*Passage shown*.
○ ○ ○ ○ ○

Proposal: Move `mapM` and `sequence` out of Traversable
Carter Schonwald
carter.schonwald at gmail.com
Sun Nov 8 02:46:49 UTC 2020
Yeah, mapM is semantically different from traverse. So dropping mapm seems
ill advised.
@david: is there an analogue for sequence?
On Sat, Nov 7, 2020 at 5:15 PM David Feuer <david.feuer at gmail.com> wrote:
> In light of this example, I oppose the proposal.
>
> On Sat, Nov 7, 2020, 5:04 PM David Feuer <david.feuer at gmail.com> wrote:
>
>> I don't know about measurements or anything. There are certainly
>> *implementation strategies* for mapM that don't translate well to traverse.
>> Imagine a queue, for example. One way to write mapM is this:
>>
>> mapM f = go empty
>> where
>> go !acc xs = case uncons xs of
>> Just (x, xs') -> do
>> y <- f x
>> go (acc `snoc` y)

○ ○ ○ ○ ○

*Dataset content*.
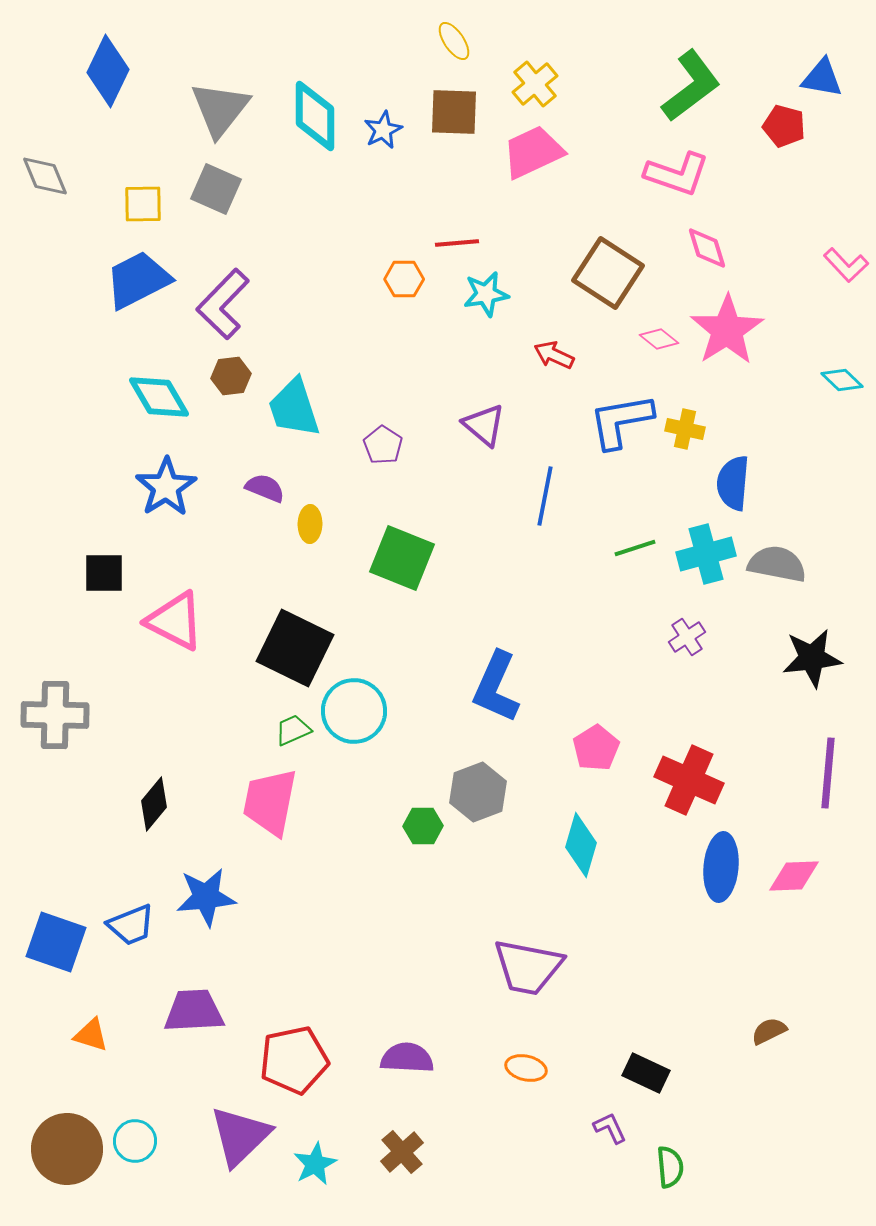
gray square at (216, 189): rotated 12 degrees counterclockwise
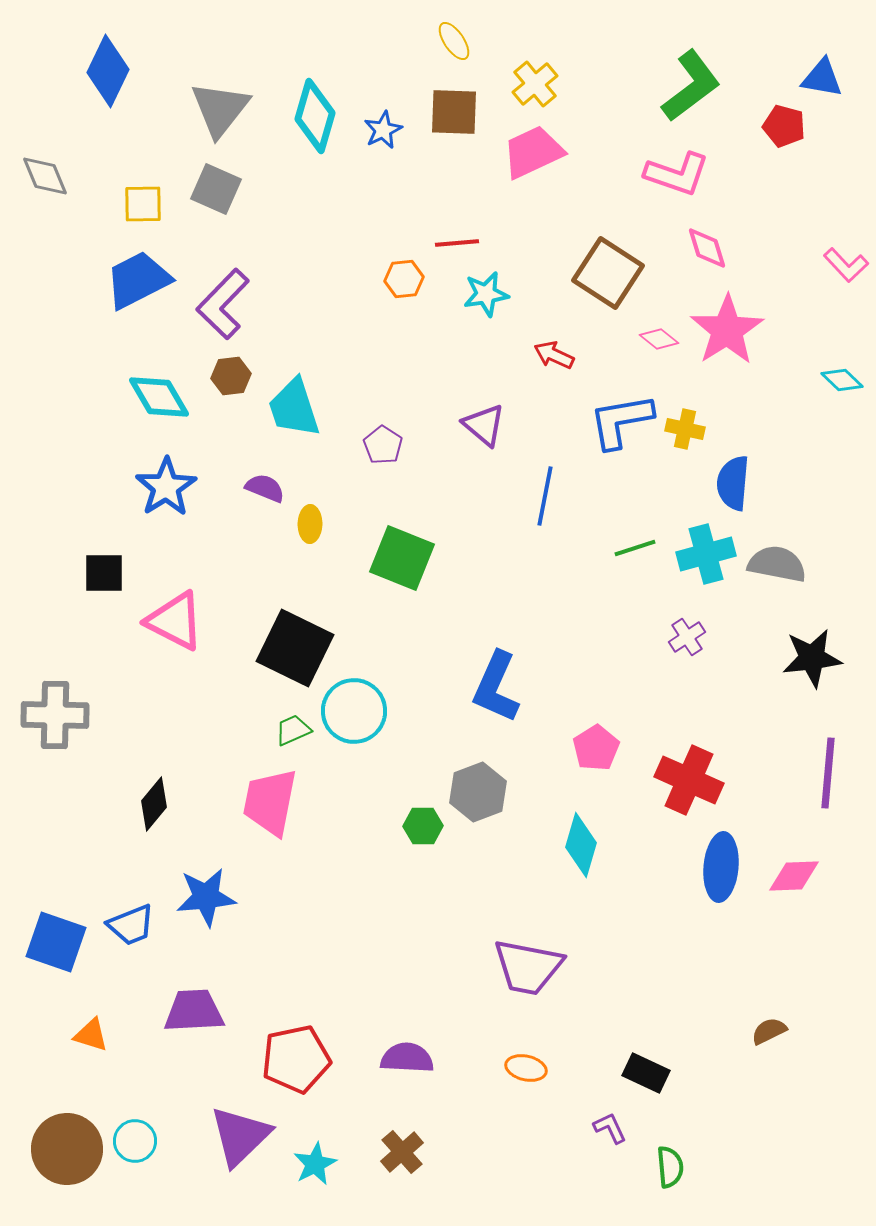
cyan diamond at (315, 116): rotated 16 degrees clockwise
orange hexagon at (404, 279): rotated 6 degrees counterclockwise
red pentagon at (294, 1060): moved 2 px right, 1 px up
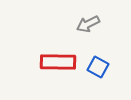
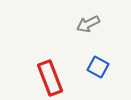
red rectangle: moved 8 px left, 16 px down; rotated 68 degrees clockwise
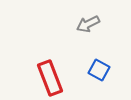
blue square: moved 1 px right, 3 px down
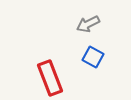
blue square: moved 6 px left, 13 px up
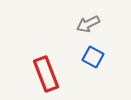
red rectangle: moved 4 px left, 4 px up
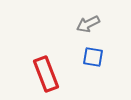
blue square: rotated 20 degrees counterclockwise
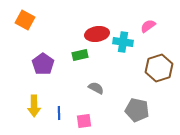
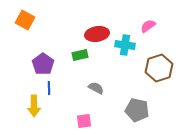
cyan cross: moved 2 px right, 3 px down
blue line: moved 10 px left, 25 px up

○ ○ ○ ○ ○

*Job A*. From the mapM proposal post, reproduce the lines from "On Sat, Nov 7, 2020 at" to "well to traverse." verbatim.
*Job B*.
Answer these from the mapM proposal post:
(i) What timestamp is given for Carter Schonwald's message?
(ii) Whom does Carter Schonwald ask whether there is an analogue for sequence?
(iii) What data structure does David Feuer ask the reader to imagine?
The material plays no part in what comes next.

*Correct answer A*.
On Sat, Nov 7, 2020 at 5:15 PM David Feuer <david.feuer at gmail.com> wrote:
> In light of this example, I oppose the proposal.
>
> On Sat, Nov 7, 2020, 5:04 PM David Feuer <david.feuer at gmail.com> wrote:
>
>> I don't know about measurements or anything. There are certainly
>> *implementation strategies* for mapM that don't translate well to traverse.

*Correct answer B*.
(i) Sun Nov 8 02:46:49 UTC 2020
(ii) David
(iii) A queue